At the line containing "left front paw: (389, 698)", begin setting down the entries exactly, and stop only after the last line.

━━━━━ Extracted records ━━━━━

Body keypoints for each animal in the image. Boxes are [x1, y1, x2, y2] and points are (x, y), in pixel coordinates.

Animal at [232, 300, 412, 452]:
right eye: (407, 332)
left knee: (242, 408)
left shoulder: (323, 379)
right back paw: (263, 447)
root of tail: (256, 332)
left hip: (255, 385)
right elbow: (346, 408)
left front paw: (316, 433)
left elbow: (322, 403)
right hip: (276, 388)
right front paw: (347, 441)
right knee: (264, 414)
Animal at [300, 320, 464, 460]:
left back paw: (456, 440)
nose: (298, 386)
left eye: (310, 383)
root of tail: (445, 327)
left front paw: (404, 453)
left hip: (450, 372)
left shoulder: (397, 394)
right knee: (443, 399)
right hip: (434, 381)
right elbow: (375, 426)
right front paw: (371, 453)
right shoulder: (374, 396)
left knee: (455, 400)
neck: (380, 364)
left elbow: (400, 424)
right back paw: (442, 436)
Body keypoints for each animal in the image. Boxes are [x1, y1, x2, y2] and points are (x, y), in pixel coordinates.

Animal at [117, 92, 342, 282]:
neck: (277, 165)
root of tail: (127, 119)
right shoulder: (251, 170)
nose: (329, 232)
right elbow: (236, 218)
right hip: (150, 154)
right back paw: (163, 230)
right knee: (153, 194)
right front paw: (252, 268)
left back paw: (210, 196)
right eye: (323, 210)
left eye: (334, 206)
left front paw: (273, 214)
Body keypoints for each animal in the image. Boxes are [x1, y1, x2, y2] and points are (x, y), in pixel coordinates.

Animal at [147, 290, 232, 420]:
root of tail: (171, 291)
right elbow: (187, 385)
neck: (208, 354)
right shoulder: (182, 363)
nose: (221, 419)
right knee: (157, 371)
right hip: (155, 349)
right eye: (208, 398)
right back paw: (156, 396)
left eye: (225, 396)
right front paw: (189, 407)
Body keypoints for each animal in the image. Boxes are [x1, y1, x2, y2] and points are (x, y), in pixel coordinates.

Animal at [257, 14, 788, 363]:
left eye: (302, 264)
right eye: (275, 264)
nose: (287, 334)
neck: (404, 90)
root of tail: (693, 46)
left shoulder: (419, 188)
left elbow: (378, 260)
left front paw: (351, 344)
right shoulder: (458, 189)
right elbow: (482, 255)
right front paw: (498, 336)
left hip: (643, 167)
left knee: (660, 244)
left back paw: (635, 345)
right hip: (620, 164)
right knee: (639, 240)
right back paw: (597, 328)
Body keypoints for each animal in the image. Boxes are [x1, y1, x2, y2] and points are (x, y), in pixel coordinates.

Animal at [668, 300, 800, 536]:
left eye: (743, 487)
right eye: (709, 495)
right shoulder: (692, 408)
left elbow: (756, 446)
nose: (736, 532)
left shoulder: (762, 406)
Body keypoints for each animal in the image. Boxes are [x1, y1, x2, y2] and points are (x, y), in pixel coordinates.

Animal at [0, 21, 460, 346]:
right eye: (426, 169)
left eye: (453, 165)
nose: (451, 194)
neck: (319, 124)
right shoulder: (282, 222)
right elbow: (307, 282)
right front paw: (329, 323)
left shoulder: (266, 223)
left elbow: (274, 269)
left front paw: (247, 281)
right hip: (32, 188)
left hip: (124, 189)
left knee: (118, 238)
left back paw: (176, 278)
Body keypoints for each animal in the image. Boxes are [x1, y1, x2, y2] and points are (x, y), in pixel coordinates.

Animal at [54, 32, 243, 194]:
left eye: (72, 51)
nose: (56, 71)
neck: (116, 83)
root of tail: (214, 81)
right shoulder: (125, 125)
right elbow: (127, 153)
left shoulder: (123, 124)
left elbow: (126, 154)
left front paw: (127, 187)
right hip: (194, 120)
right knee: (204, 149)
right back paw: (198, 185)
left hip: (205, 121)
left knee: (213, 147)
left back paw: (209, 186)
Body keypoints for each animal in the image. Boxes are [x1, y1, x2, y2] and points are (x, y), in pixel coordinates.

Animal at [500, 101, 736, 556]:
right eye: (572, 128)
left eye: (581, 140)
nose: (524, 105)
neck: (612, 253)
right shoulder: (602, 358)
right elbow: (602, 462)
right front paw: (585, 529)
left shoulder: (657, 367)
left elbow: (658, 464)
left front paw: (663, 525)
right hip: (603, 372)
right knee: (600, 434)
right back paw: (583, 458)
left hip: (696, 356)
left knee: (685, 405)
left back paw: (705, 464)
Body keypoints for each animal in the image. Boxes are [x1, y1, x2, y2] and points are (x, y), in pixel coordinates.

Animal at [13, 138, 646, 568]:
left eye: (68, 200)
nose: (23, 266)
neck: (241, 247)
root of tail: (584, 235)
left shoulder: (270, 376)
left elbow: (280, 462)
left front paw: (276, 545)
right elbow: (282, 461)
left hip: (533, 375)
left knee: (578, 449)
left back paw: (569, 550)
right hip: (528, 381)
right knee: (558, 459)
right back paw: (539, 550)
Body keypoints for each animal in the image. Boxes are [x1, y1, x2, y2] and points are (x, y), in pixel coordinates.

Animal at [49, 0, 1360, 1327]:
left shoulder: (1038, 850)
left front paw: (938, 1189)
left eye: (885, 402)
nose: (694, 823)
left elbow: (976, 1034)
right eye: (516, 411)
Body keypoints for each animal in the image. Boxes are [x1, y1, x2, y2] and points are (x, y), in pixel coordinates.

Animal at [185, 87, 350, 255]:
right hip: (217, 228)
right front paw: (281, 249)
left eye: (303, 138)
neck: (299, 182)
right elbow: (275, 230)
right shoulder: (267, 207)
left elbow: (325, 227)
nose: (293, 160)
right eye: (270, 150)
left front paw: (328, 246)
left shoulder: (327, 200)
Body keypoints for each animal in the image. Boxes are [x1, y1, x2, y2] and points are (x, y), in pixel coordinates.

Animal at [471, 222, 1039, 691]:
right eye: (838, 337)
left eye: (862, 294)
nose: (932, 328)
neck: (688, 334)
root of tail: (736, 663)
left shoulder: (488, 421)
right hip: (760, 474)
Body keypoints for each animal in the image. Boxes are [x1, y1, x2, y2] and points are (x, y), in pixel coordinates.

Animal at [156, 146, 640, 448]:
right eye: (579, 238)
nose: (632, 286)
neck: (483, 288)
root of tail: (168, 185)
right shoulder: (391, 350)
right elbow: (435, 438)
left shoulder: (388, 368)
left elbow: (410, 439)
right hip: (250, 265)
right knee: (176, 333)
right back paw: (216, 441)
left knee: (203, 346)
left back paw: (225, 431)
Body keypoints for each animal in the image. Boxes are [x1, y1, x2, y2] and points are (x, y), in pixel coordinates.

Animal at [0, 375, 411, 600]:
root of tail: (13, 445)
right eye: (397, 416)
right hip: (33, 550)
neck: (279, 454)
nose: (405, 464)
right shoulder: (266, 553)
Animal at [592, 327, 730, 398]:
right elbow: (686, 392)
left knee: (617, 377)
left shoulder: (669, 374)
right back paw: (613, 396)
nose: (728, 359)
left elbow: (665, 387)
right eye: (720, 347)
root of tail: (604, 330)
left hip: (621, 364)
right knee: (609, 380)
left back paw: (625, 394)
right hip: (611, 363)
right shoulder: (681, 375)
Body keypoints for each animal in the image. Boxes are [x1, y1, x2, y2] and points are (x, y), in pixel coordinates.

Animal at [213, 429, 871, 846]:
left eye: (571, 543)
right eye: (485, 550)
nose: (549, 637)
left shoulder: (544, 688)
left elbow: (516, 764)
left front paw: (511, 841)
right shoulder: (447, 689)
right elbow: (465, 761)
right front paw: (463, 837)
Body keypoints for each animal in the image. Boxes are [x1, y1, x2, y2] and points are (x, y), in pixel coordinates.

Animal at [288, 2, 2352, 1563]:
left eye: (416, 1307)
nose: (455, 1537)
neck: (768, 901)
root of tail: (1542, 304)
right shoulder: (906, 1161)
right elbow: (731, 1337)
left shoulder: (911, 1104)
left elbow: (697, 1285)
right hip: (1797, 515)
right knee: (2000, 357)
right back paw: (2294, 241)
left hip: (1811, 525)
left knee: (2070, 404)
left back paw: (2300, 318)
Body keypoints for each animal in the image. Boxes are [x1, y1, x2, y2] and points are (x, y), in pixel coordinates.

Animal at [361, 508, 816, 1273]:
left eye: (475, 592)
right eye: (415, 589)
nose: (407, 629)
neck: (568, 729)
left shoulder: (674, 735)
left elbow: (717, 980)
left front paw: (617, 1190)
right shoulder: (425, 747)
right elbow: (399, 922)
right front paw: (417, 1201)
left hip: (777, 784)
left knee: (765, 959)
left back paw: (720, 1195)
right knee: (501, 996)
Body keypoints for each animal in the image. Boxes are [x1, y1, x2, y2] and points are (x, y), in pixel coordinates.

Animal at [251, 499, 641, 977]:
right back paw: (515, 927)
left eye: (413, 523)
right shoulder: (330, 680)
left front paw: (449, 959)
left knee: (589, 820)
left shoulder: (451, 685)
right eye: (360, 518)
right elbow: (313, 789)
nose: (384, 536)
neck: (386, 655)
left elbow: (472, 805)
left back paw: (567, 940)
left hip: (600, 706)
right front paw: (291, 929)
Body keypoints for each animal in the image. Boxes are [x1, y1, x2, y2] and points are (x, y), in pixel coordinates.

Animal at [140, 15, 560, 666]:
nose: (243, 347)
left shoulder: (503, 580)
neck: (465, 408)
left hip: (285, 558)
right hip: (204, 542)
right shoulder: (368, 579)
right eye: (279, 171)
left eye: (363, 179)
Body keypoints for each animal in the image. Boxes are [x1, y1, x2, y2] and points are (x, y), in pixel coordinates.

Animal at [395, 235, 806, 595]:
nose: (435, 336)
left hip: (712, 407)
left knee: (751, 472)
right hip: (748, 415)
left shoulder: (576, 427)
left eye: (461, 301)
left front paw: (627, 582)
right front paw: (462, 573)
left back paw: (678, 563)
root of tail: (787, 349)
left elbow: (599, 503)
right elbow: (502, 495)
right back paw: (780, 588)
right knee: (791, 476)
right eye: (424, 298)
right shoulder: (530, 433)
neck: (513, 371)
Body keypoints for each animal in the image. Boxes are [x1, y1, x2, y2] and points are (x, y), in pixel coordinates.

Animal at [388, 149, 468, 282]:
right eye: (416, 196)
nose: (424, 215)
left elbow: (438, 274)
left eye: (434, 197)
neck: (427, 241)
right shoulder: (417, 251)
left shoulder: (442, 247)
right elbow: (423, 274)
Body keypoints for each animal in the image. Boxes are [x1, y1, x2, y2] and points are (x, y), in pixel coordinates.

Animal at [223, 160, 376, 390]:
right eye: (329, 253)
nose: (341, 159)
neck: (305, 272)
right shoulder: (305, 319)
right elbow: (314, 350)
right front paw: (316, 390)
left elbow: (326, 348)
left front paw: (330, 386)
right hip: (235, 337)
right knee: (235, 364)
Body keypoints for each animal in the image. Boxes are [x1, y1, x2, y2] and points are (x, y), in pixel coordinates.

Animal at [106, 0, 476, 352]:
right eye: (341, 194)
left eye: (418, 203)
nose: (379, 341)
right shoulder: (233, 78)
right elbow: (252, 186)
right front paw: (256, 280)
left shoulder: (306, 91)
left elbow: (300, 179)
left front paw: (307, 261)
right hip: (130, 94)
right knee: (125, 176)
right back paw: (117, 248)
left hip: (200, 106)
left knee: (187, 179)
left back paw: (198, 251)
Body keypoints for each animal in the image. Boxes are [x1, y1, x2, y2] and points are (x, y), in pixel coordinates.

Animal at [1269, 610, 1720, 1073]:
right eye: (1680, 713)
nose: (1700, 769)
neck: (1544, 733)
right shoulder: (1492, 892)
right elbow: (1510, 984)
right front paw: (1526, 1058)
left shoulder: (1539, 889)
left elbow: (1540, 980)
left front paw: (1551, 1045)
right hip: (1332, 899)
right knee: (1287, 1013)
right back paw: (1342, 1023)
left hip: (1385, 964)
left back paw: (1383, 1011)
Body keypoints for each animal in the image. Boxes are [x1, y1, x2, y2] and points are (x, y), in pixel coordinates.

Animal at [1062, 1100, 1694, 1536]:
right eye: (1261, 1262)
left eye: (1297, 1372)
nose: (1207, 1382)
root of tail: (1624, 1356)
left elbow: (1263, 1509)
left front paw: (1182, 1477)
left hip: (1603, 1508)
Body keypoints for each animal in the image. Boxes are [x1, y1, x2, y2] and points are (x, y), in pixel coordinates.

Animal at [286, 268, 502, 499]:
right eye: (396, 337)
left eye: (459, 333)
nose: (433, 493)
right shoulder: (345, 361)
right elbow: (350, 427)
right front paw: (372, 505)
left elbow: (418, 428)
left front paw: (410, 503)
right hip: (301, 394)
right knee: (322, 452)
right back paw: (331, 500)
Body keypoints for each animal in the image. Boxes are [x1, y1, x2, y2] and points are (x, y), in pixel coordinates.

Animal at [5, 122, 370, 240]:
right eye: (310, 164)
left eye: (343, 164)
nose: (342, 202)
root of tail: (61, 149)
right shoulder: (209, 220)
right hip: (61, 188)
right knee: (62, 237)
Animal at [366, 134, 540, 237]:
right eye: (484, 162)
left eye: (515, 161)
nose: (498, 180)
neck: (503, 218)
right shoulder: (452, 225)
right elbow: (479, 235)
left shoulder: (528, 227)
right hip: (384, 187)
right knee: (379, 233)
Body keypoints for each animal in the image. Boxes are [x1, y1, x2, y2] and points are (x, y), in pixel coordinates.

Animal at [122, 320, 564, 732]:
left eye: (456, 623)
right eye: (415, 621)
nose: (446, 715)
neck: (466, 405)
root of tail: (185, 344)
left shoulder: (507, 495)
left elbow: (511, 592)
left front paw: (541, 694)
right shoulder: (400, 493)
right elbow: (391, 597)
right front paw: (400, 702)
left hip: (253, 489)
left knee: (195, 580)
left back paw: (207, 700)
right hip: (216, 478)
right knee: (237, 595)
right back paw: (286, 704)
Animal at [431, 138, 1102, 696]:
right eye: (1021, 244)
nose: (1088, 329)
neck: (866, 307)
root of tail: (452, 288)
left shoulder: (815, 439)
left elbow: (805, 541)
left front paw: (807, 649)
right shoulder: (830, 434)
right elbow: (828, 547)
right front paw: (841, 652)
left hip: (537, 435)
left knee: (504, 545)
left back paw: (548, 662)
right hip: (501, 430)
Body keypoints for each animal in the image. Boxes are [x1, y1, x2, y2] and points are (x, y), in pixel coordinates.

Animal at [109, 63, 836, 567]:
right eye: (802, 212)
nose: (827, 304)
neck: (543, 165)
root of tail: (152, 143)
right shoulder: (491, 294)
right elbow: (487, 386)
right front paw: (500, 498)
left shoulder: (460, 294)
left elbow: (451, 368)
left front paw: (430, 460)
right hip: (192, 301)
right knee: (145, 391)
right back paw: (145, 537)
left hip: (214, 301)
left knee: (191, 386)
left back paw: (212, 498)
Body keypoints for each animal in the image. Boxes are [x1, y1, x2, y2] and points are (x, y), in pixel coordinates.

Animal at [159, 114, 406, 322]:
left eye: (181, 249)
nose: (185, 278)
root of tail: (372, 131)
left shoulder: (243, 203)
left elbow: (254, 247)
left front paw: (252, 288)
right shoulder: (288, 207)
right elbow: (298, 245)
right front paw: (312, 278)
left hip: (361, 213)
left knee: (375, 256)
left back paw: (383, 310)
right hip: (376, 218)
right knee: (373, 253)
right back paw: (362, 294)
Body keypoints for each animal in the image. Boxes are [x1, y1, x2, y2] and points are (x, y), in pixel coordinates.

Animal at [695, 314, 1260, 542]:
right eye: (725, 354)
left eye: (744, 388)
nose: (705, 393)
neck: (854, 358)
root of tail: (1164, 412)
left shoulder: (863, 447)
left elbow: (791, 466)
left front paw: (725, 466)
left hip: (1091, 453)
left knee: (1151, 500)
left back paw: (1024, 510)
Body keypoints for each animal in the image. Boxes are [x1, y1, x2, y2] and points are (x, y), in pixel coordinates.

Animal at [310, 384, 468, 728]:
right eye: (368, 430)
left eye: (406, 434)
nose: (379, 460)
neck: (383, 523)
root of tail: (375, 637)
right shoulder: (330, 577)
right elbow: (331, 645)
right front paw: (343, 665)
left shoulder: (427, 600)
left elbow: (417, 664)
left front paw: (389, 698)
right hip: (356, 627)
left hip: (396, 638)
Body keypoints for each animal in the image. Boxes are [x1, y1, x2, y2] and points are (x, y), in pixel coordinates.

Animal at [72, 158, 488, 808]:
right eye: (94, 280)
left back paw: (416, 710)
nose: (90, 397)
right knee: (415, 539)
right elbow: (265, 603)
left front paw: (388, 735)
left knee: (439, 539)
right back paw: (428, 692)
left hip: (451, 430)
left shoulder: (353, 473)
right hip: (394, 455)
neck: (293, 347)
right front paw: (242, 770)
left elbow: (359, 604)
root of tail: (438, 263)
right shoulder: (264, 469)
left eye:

━━━━━

Task output:
left front paw: (389, 698)
right hip: (356, 627)
left hip: (396, 638)
Body keypoints for each animal in the image. Boxes are [x1, y1, x2, y2] and points are (x, y), in pixel coordinates.

Animal at [72, 158, 488, 808]:
right eye: (94, 280)
left back paw: (416, 710)
nose: (90, 397)
right knee: (415, 539)
right elbow: (265, 603)
left front paw: (388, 735)
left knee: (439, 539)
right back paw: (428, 692)
left hip: (451, 430)
left shoulder: (353, 473)
right hip: (394, 455)
neck: (293, 347)
right front paw: (242, 770)
left elbow: (359, 604)
root of tail: (438, 263)
right shoulder: (264, 469)
left eye:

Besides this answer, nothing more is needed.